I blogged this 3 days ago but between my computer having some viral infections & blogger being "down" I haven't been able to post it til now..Hope to write again tomorrow :)
So many things are up in the air...Undefined or not yet verified. Things that are so important and they hang in the stillness of the day with no ambition to give me answers. Waiting on the unexplainable today seems very heavy.
I teared up today as I ran across some “old” things from a few weeks ago. It’s strange to think it’s only been 3 weeks. I’m sure I’ve said that same line before attached to a different heartache. I guess it’s not that hard to believe. I still feel somewhat numb...Disappointed...Voided.
I haven’t allowed myself to place much visual attachment to our baby. Just knowing she is a girl makes it hard, a different kind of hard. I think imagining a face or giggle will break me in two.
Life here has regained normalcy for the most part...Tanner is in school & working during the afternoons; I tend to miss him alot. Ilana is home now, we have decided after much prayer to homeschool her...She is doing great! Chad works non-stop trying to keep things moving along here. I seem to be doing a lot of things but inside I’m standing pretty still.
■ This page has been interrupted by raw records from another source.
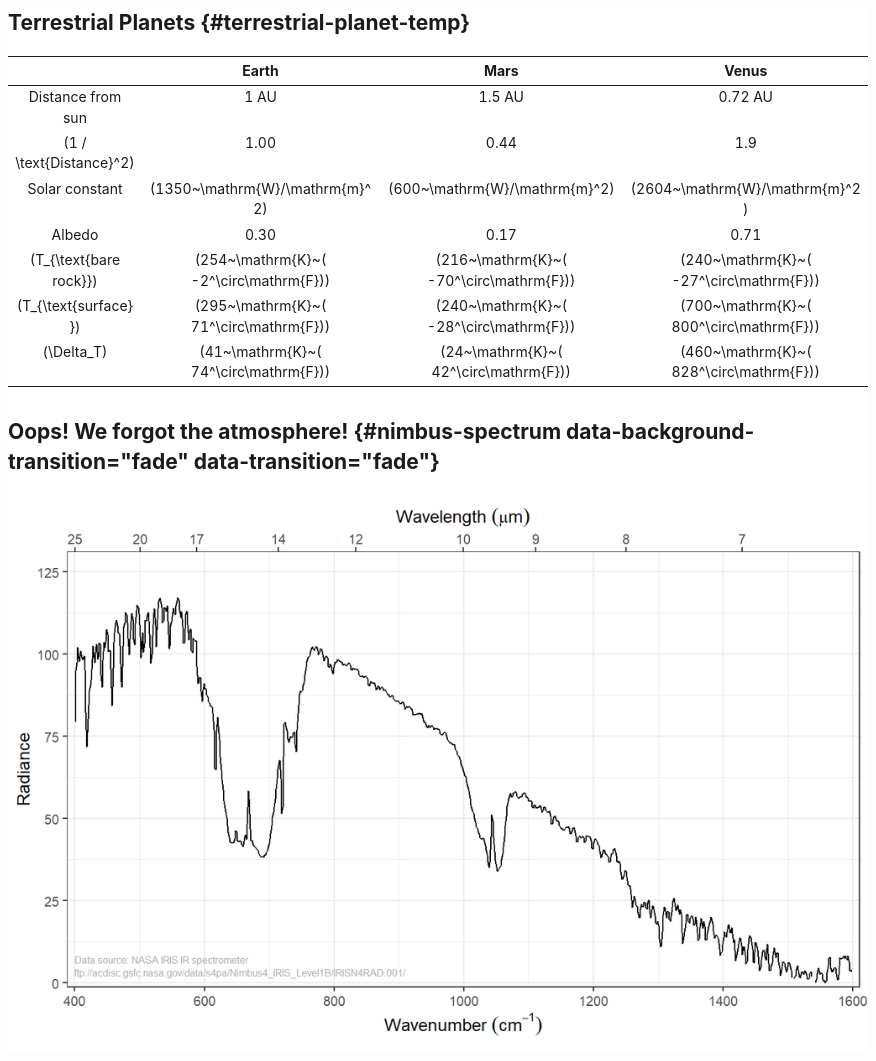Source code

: ## Terrestrial Planets {#terrestrial-planet-temp}


|                         |        Earth              |     Mars                    |       Venus                   |
|:-----------------------:|:-------------------------:|:---------------------------:|:-----------------------------:|
| Distance from sun       |             1 AU          |             1.5 AU          |       0.72 AU                 |
| \(1 / \text{Distance}^2\) |       1.00                |             0.44            |       1.9                     |
| Solar constant          |  \(1350~\mathrm{W}/\mathrm{m}^2\)  |  \(600~\mathrm{W}/\mathrm{m}^2\)     |  \(2604~\mathrm{W}/\mathrm{m}^2\)      |
| Albedo                  | 0.30          |  0.17            |  0.71             |
| \(T_{\text{bare rock}}\)  |  \(254~\mathrm{K}~( -2^\circ\mathrm{F})\)   |  \(216~\mathrm{K}~( -70^\circ\mathrm{F})\)      |  \(240~\mathrm{K}~( -27^\circ\mathrm{F})\)       |
| \(T_{\text{surface}}\)    |  \(295~\mathrm{K}~( 71^\circ\mathrm{F})\)      |  \(240~\mathrm{K}~( -28^\circ\mathrm{F})\)   |  \(700~\mathrm{K}~( 800^\circ\mathrm{F})\)    |
| \(\Delta_T\)    |  \(41~\mathrm{K}~( 74^\circ\mathrm{F})\) |  \(24~\mathrm{K}~( 42^\circ\mathrm{F})\)   |  \(460~\mathrm{K}~( 828^\circ\mathrm{F})\)    |

## Oops! We forgot the atmosphere! {#nimbus-spectrum data-background-transition="fade" data-transition="fade"}


![](assets/fig/bare_iris_spectrum-1.png)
My thoughts are not very deep; just simple.
Exciting things do seem to be brewing for our family… just right out of reach. I have a “secret” that I’ve kept pretty private since late February. I have wanted badly to announce it to the world, for my own sake mostly. I felt that the more people that know may make it more real…but it involves a friend of mine and I recently received permission from her to openly talk about it this last week. I was blessed that she encouraged me to express my emotions about this “secret” on here openly to you. I am currently praying & waiting for the words to write.
Back on the recurrent pregnancy loss front; I received some testing back today, inhibin-b and Vit D...both normal. I feel like there is not much more that I can be tested for. I’m at a loss as to what could be wrong. Most miscarriages fall into categories of fault; these include things like genetic abnormalities, uterine abnormalities, immune factors, male factor, hormonal aspects, and clotting factors. I’ve been tested for them all & on meds for the ones I know I struggle with...Just not sure what else is out there.
All I know is I am here and am continuing to seek Gods direction,
I’m quite sure the Lord is creating one big beautiful story…
sometimes simple is good amy....love ya...and im sorry if i dont word this right....u know me....i suck at being not so straight forward....amy sometimes GOD allows "BAD" things to happen for "GOOD" things to happen.....again sorry if i didnt word that right....i know what i mean.....He knows there is a person out there willing and able to have a child for YOU and for CHAD and for your FAMILY and since you cant convcieve for whatever reason He is allowing this person to do it for yu! and so maybe He knew this person was going to become pregnant and not be able to be there emotionally or financially or physically and so He chose YOU!!!! she didnt choose you GOD did....HE laid it on her heart....if it hadnt been for HIM laying it on her heart she may have chosen a different choice, one she could never take back....and so hats off to you and your family....LOVE YA!
ReplyDeleteSo excited to learn the "secret"!!!! Hope those words come soon!!!